By Cindy Wooden
Catholic News Service
VATICAN CITY (CNS) -- When Catholics engage in interreligious dialogue, they must know that equality exists among the participants, not the religions they represent, said Archbishop Angelo Amato, secretary of the Congregation for the Doctrine of the Faith.
"The fact that there are various religious propositions does not mean that they are equally true," the archbishop said in a Nov. 8 interview with L'Osservatore Romano, the Vatican newspaper.
The newspaper conducted the interview after the archbishop gave a speech to the heads of Italian men's religious orders on the theme "Witnessing to Christ, the Only Savior, in a Multireligious Society."
Archbishop Amato had told the superiors general that, especially in a situation where there is so much doubt about the existence of objective truths, there is no room for dilettantes in interreligious dialogue.
While a "dialogue of charity" -- getting to know one another better, building friendships, overcoming prejudice -- is appropriate for all Christians, he told the newspaper, the "dialogue of truth" in which religious teachings are discussed "must be conducted with care by experts."
Unlike ecumenical dialogue, in which Christians seek unity based on a shared faith in Jesus Christ and a common baptism, interreligious dialogue is a search for understanding and peaceful coexistence based on a common humanity and common search for spiritual values, he told the newspaper.
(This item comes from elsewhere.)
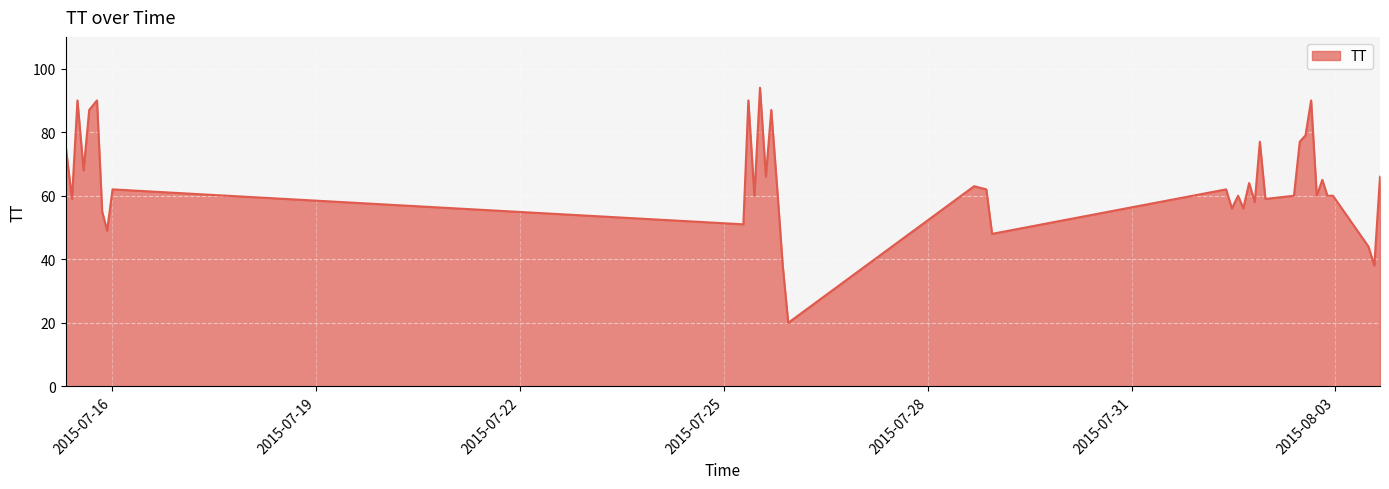

How many values are below 62?

20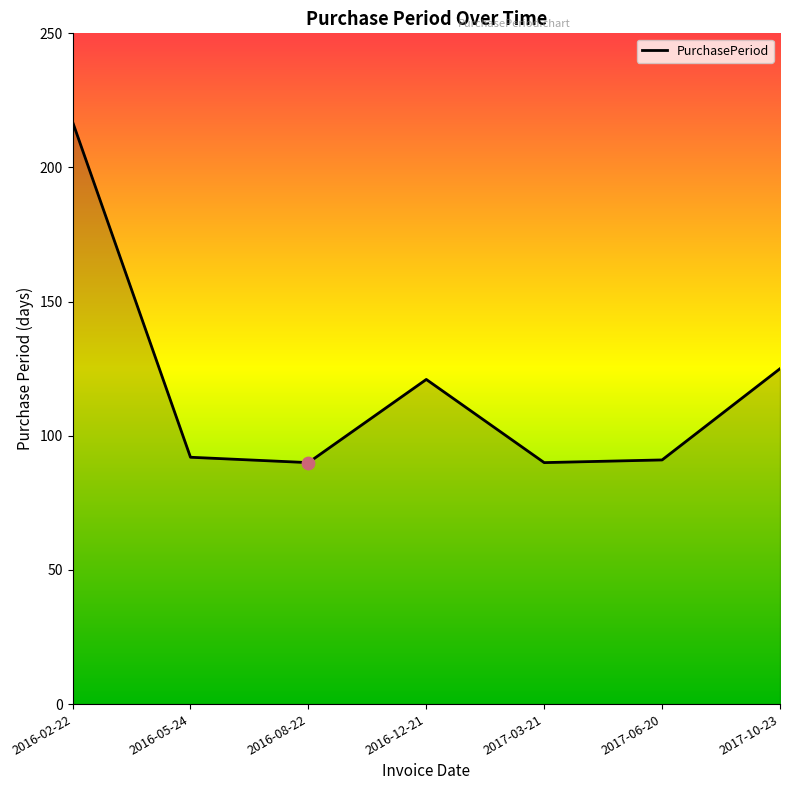

What is the change in value from 2017-03-21 to 2017-06-20?

+1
"Interreligious dialogue -- which has as its aim the promotion of peace among peoples -- cannot and must not exclude conversion to the truth and to the Christian faith with respect for the l iberty and dignity of each person," he said.
"Paradoxically, however, in a certain (current of) Catholic theology of religions, and in certain pastoral practices, interreligious dialogue appears to have reached its end point with a preemptory affirmation that all religions are paths to salvation," he said.
"Equality, as an indispensable prerequisite for dialogue, regards the equal personal dignity of those involved and not the content" of their faith, Archbishop Amato said. "The Christian in dialogue cannot hide or silence the truth of his faith founded on Jesus Christ."
Obviously, the archbishop said, the truth of Christianity "cannot be and must not be imposed with force, but in freedom and absolute respect for the other's conscience."
"Dialogue is not an absolute that can take the place of truth and the proclamation of Christ," he said. "Being faithful to one's own religious identity card is the best passport for entering into the religious territory of others and dialoguing with them."